В восьмом классе у меня хорошо получалось только то, чему я научилась так давно, что не могла уже и припомнить, когда этого не умела. Ходить на лыжах я научилась в три или четыре года, играть на пианино — в три, читать — до того, как пошла в детский сад. Мой взгляд на творчество как на некое чудесное непорочное зачатие поддерживался мифами по поводу моих ранних успехов, сложившимися не без помощи отца. Он рассказывал, например, как я, едва научившись ходить без посторонней помощи, протопала к пианино, и тотчас же, с первого раза, верно подобрала мелодию. В Кросс-маунтэт я с изумлением узнала, что не так уж и отличаюсь в музыке. У меня, конечно, есть способности, но другие дети занимаются по-настоящему: усидчиво, методично. Мой учитель музыки в тот год писал:
«Работа Пегги на фортепьяно характеризуется стремлением перескочить через базовые навыки и достигнуть сиюминутного «эффекта». Она абсолютно не способна сконцентрироваться на каком бы то ни было упражнении, если оно не сулит моментального, непосредственного результата. У нее есть способности, и она, возможно, могла бы добиться значительных успехов, если бы приложила хоть сколько-нибудь усилий».
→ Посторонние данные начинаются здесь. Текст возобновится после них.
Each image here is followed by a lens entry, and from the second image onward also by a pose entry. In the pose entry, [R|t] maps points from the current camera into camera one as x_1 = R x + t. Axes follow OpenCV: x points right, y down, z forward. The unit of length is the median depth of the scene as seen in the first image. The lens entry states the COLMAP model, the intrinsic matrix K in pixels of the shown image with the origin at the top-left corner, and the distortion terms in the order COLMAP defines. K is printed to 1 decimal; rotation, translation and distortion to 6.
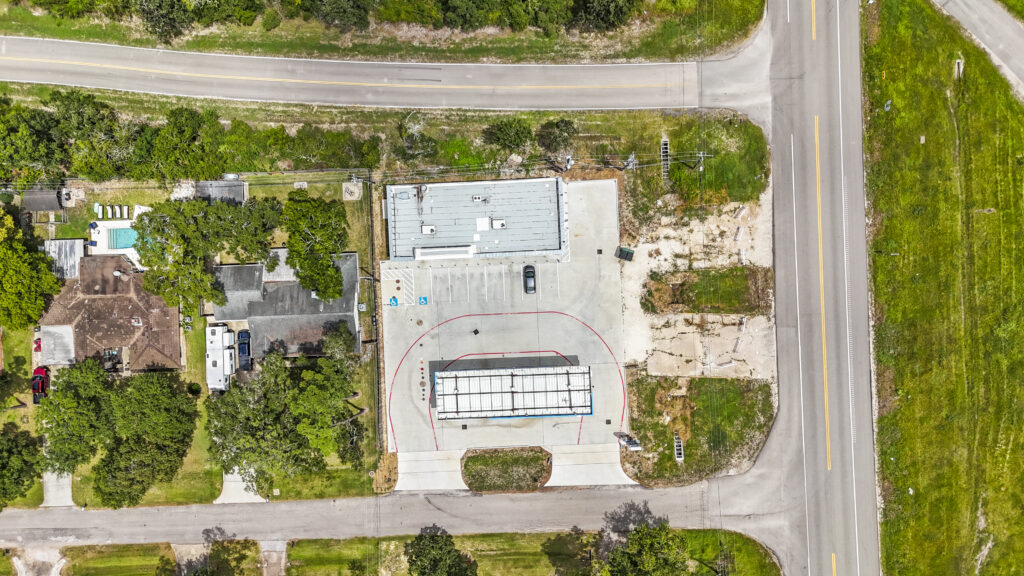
lens RADIAL K [[752.0, 0, 511.1], [0, 752.0, 291.9], [0, 0, 1]] dist [0.068428, -0.066487]
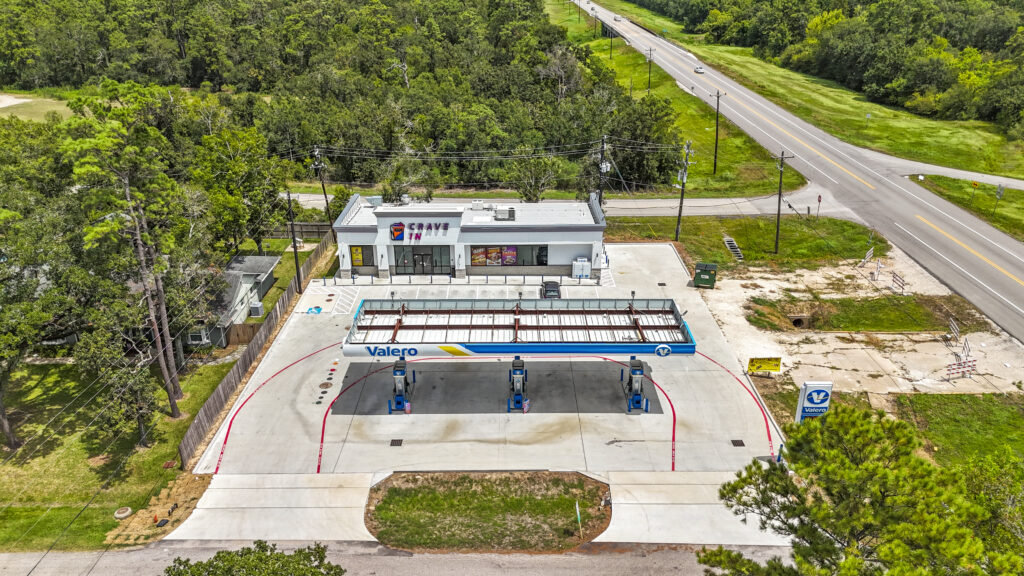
lens RADIAL K [[752.0, 0, 511.1], [0, 752.0, 291.9], [0, 0, 1]] dist [0.068428, -0.066487]
pose [[0.998732, 0.036466, -0.034700, 0.013806], [-0.046500, 0.404352, -0.913421, 0.531912], [-0.019278, 0.913876, 0.405535, 0.753156]]
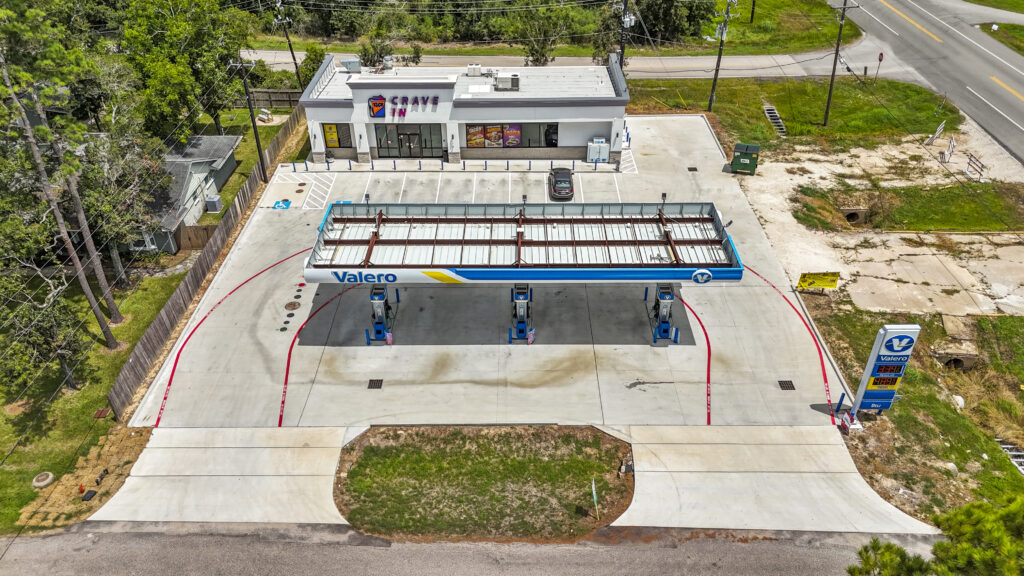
lens RADIAL K [[752.0, 0, 511.1], [0, 752.0, 291.9], [0, 0, 1]] dist [0.068428, -0.066487]
pose [[0.998469, 0.042648, -0.035226, 0.012008], [-0.053413, 0.577797, -0.814431, 0.440865], [-0.014381, 0.815065, 0.579190, 0.763045]]
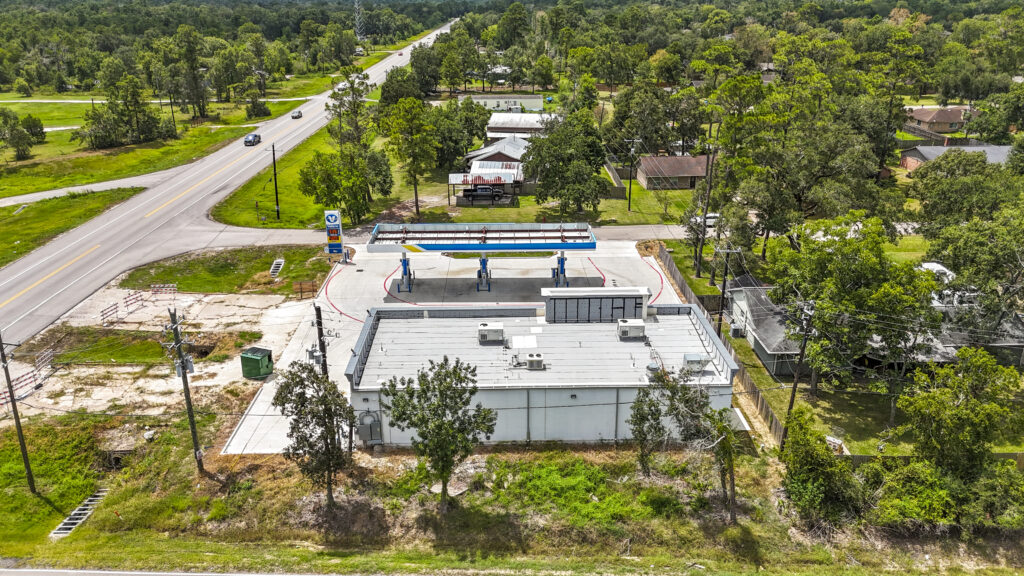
lens RADIAL K [[752.0, 0, 511.1], [0, 752.0, 291.9], [0, 0, 1]] dist [0.068428, -0.066487]
pose [[-0.999201, 0.018115, 0.035616, -0.045723], [0.026671, -0.361360, 0.932045, -0.521365], [0.029755, 0.932251, 0.360588, 0.757172]]
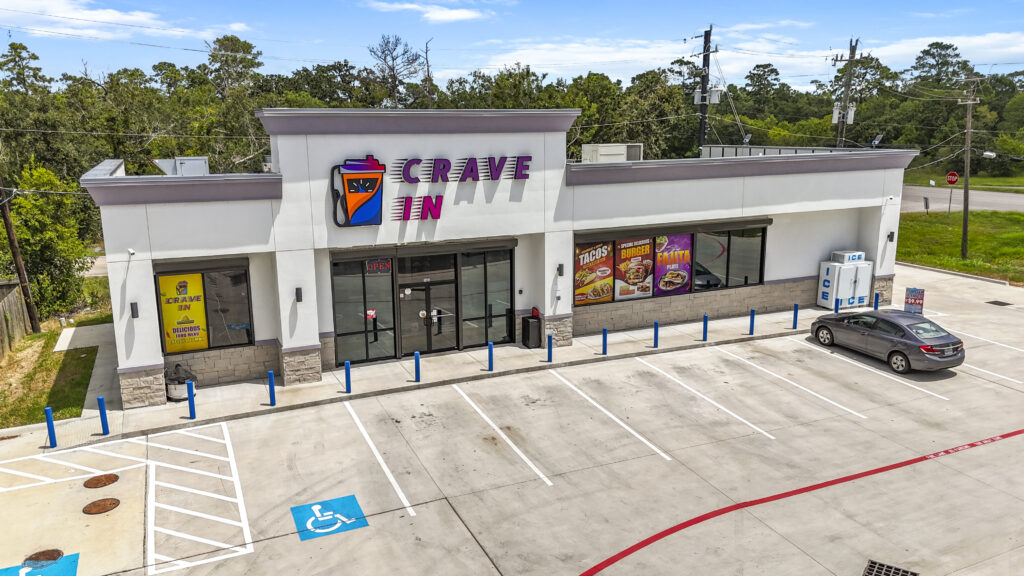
lens RADIAL K [[752.0, 0, 511.1], [0, 752.0, 291.9], [0, 0, 1]] dist [0.068428, -0.066487]
pose [[0.930721, -0.065139, 0.359882, -0.130923], [0.365414, 0.206518, -0.907647, 0.122266], [-0.015199, 0.976272, 0.216014, 0.943699]]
Я, конечно, понимала, что учитель имел в виду мою лень, но мне и в голову не приходило, что творчество — процесс, а не результат, который волшебным образом появляется сам собой, если у тебя есть талант. Если Сэлинджеры что-то делают, то достигают совершенства — или уж сидят, сложа руки. И не только в высоком искусстве, а в любом деле, какое только можно себе вообразить. Например, я никогда не готовила блюд по рецептам, пока не вышла замуж, искренне полагая, что готовить либо умеешь, либо нет. Я не умела, так стоило ли утруждать себя. И я ела полуфабрикаты — из банок, из коробок. Что же до уборки, до действительного контроля над материей повседневной, доподлинной жизни, не умственных манипуляций с грезами и снами, то я зарастала грязью по уши, глядя на беспорядок в паническом страхе, и лишь когда терпеть уже становилось невмоготу, испускала боевой клич и бросалась в атаку. Мой друг Дэвид, острый на язык, застыл однажды на пороге моей квартиры в Манхэттене и изрек: «Пегги, это не кухня, это — вопль о помощи». Преподаватель, руководивший в колледже моей дипломной работой, спрашивал меня почти при каждой встрече: «Пегги, как бы ты съела слона?» Правильный ответ: разрезала бы его на маленькие кусочки. Сэлинджеровский ответ: в одиночку, никого не позвав на помощь, утянула бы его в темную пещеру и там проглотила бы целиком — а потом, возможно, подавилась бы и померла. Или заявила бы, что есть слонов — презренное занятие, и посвятила бы себя чему-нибудь другому.
Иная причина, более актуальная, чем стыд или неумение, заставляла меня скрывать любой интерес, любую тягу к чему бы то ни было. Если бы я хоть чем-то увлеклась, радость мою тут же почуяла бы Кит в своей берлоге. В ту осень как-то просочилось, возможно, через характеристики моей внеклассной работы, что я безумно хочу поехать верхом с ночевкой к водопадам Клиффорда. Каждый раз, когда такой поход намечался, я записывалась, и каждый раз Кит вычеркивала меня: придется, мол, подождать следующего раза. Наконец, когда планировался последний поход перед выпуском, она не вымарала мое имя, как прежде, а позволила ждать и надеяться до самого последнего вечера. И только когда я уже отправлялась спать, поймала меня у лестницы и сказала: «Мне очень жаль, Пегги, но я не думаю, что ты заслужила этот конный поход». Если бы я боялась лошадей, меня бы живо усадили в седло и заставили скакать не хуже, чем Энни Оукли.
Я запихала мои неприглядные рождественские подарки в чемодан вместе с плюшевым медвежонком и грудой одежды: если бы не метки, никто бы не сказал, что эти тряпки — мои[220]
. Когда я застегнула молнию, зашла Дженни и спросила, приехал ли за мной отец. Она хотела, чтобы мы ее подбросили. Ее семья жила в Вудстоке, как раз по пути.